The benchmark generates typical workload in the following areas: clickstream and traffic analysis, web analytics, machine-generated data, structured logs, and event data. It covers typical queries in analytics and real-time dashboards.

The dataset for this benchmark was obtained from an actual traffic recording of one of the world's largest web analytics platforms. It has been anonymized while keeping all the essential data distributions. The query set was improvised to reflect realistic workloads, while the queries are not directly from production.

Initializing a load test

Before running the benchmark, create a table:

ydb workload clickbench init

See the description of the command to init the data load:

ydb workload clickbench init --help

Available parameters

Parameter name Parameter description
--table <value> The table name. The default value is clickbench/hits.
--store <value> Type of table storage. Acceptable values: row, column. Default value: row.

Uploading data to the table

Upload data to the table. To do this, download and unzip the data archive, then upload the data to the table:

wget https://datasets.clickhouse.com/hits_compatible/hits.csv.gz
unzip hits.csv.gz
ydb import file csv --path clickbench/hits --input-file hits.csv

Running a load test

Run the load:

ydb workload clickbench run

During this test, workload statistics for each query are displayed on the screen.

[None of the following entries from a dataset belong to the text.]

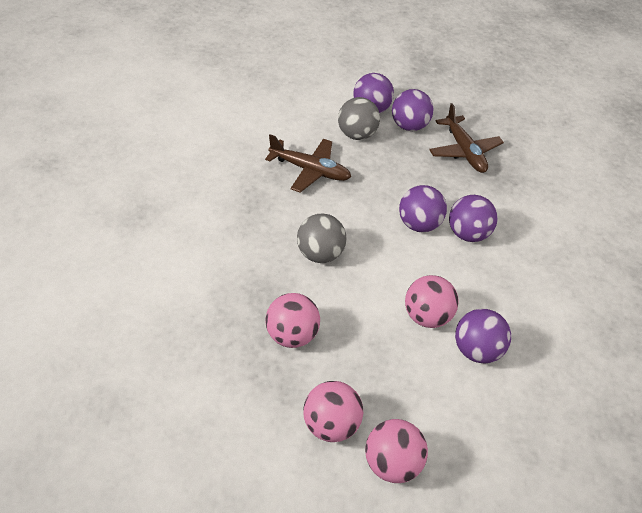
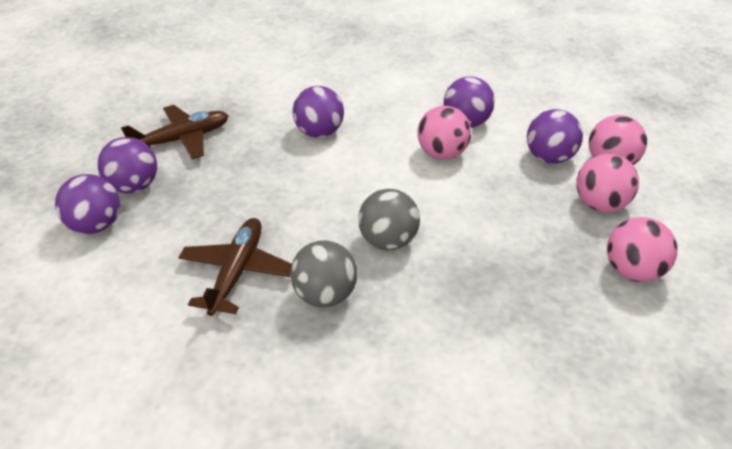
camera: 95 degrees left, 5 degrees down
(291, 335) = (515, 247): pink ball -> pink ball (632, 270)
(356, 135) = (155, 233): grey ball -> grey ball (325, 295)
(418, 224) = (315, 166): purple ball -> purple ball (549, 157)

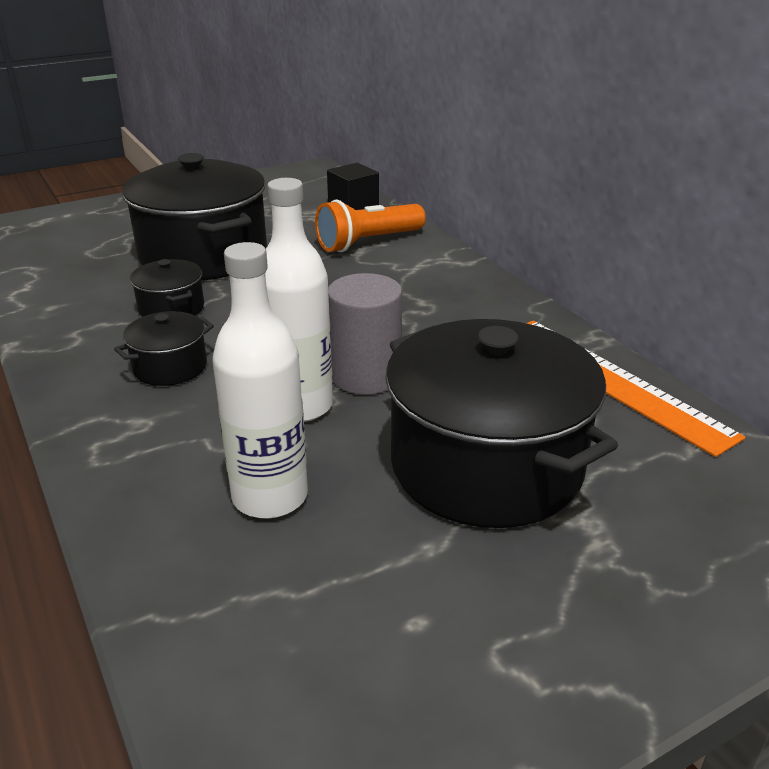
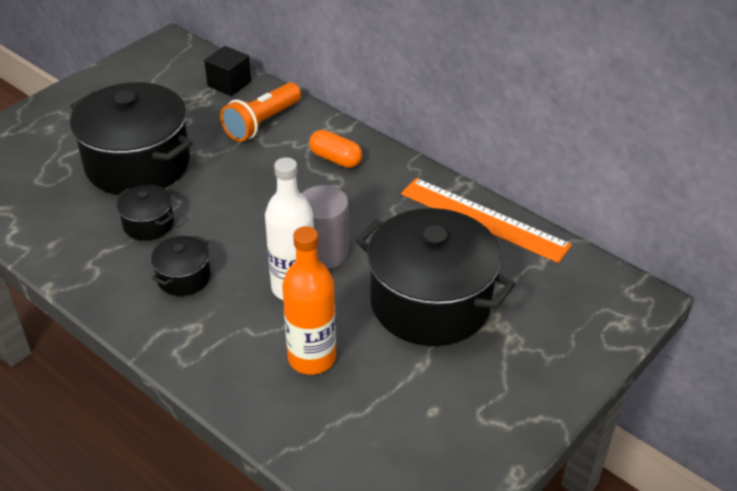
camera: 20 degrees left, 10 degrees up
(270, 497) = (312, 358): white bottle -> orange bottle
(437, 286) = (335, 159): none -> orange capsule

See the description of the command to run the data load:

ydb workload clickbench run --help

Global parameters for all types of load

Parameter name Parameter description
--output <value> The name of the file in which the query execution results will be saved. The default value is results.out.
--iterations <value> The number of executions of each load generating query. The default value is 1.
--json The name of the file in which the query execution statistics will be saved in json format. By default, the file is not saved.
--ministat The name of the file in which the query execution statistics will be saved in ministat format. By default, the file is not saved.
--query-settings Query execution settings. By default, not specified.
--ext-queries-file The name of the file in which external queries to run the load can be specified. By default, the file is not required.
--ext-query A row with external queries to run the load. There is no default value.
--table The table name. The default value is clickbench/hits.
--include The numbers or number sections of the queries to be executed as part of the load. By default, all queries are executed. Separated by commas, for example, 1,2,4-6.
--exclude The numbers or number sections of the queries to be excluded as part of the load. By default, all queries are executed. Separated by commas, for example, 1,2,4-6.